Friday, July 3, 2015

Sumatra 0.7 released

We would like to announce the release of version 0.7.0 of Sumatra, a tool for automated tracking of simulations and computational analyses so as to be able to easily replicate them at a later date.

This version of Sumatra brings some major improvements for users, including an improved web browser interface, improved support for the R language, Python 3 compatibility, a plug-in interface making Sumatra easier to extend and customize, and support for storing data using WebDAV.
In addition, there have been many changes under the hood, including a move to Github and improvements to the test framework, largely supported by the use of Docker.
Last but not least, we have changed licence from the CeCILL licence (GPL-compatible) to a BSD 2-Clause Licence, which should make it easier for other developers to use Sumatra in their own projects.

Updated and extended web interface

Thanks to Felix Hoffman’s Google Summer of Code project, the web browser interface now provides the option of viewing the history of your project either in a “process-centric” view, as in previous versions, where each row in the table represents a computation, or in a “data-centric” view, where each row is a data file.
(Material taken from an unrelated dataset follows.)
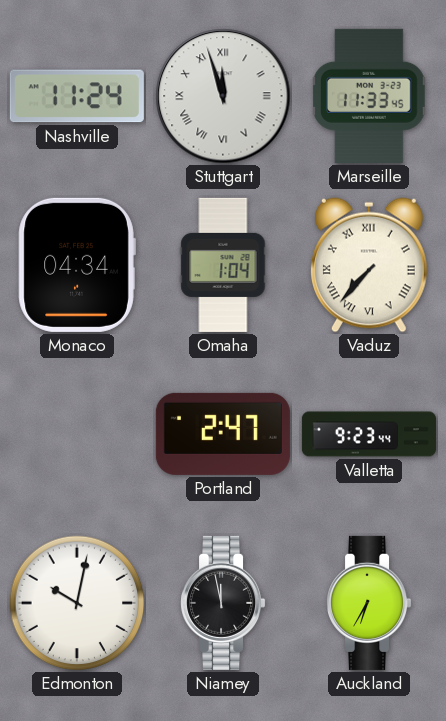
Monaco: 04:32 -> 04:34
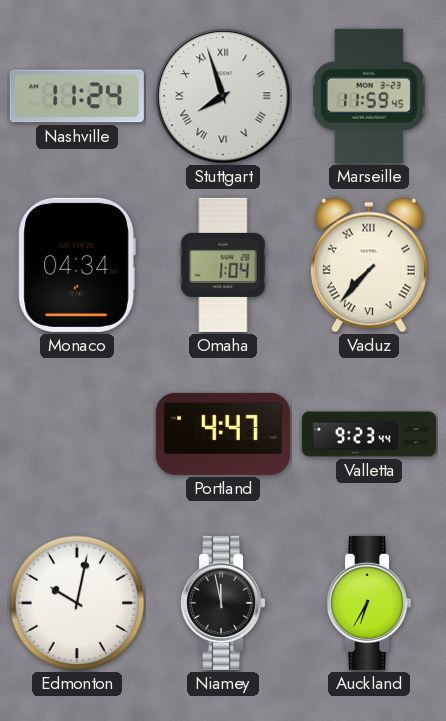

Where the output from one computation is the input to another, additional links make it possible to follow these connections.
The web interface has also had a cosmetic update and several other improvements, including a more powerful comparison view (see screenshot). Importantly, the interface layout no longer breaks in narrower browser windows.
../_images/compare_records.png

BSD licence

The Sumatra project aims to provide not only tools for scientists as end users (such as smt and smtweb), but also library components for developers to add Sumatra’s functionality to their own tools. To support this second use, we have switched licence from CeCILL (GPL-compatible) to the BSD 2-Clause Licence.

Python 3 support

In version 0.6.0, Sumatra already supported provenance capture for projects using Python 3, but required Python 2.6 or 2.7 to run. Thanks to Tim Tröndle, Sumatra now also runs in Python 3.4.

Plug-in interface

To support the wide diversity of workflows in scientific computing, Sumatra has always had an extensible architecture. It is intended to be easy to add support for new database formats, new programming languages, new version control systems, or new ways of launching computations.
Until now, adding such extensions has required that the code be included in Sumatra’s code base. Version 0.7.0 adds a plug-in interface, so you can define your own local extensions, or use other people’s.
For more information, see Extending Sumatra with plug-ins.

WebDAV support

The option to archive output data files has been extended to allow archiving to a remote server using the WebDAV protocol.

Support for the R language

Sumatra will now attempt to determine the versions of all external packages loaded by an R script.

Other changes

For developers, there has been a significant change - the project has moved from Mercurial to Git, and is now hosted on Github. Testing has also been significantly improved, with more system/integration testing, and the use of Docker for testing PostgreSQL and WebDAV support.
Parsing of command-line parameters has been improved. The ParameterSet classes now have a diff() method, making it easier to see the difference between two parameter sets, especially for large and hierarchical sets.
Following the recommendation of the Mercurial developers, and to enable the change of licence to BSD, we no longer use the Mercurial internal API. Instead we use the Mercurial command line interface via the hgapi package.

Bug fixes

fair number of bugs have been fixed.

Download, support and documentation


The easiest way to get the latest version of Sumatra is

  $ pip install sumatra

Alternatively, Sumatra 0.7.0 may be downloaded from PyPI or from the INCF Software Center. Support is available from the sumatra-users Google Group. Full documentation is available on Read the Docs.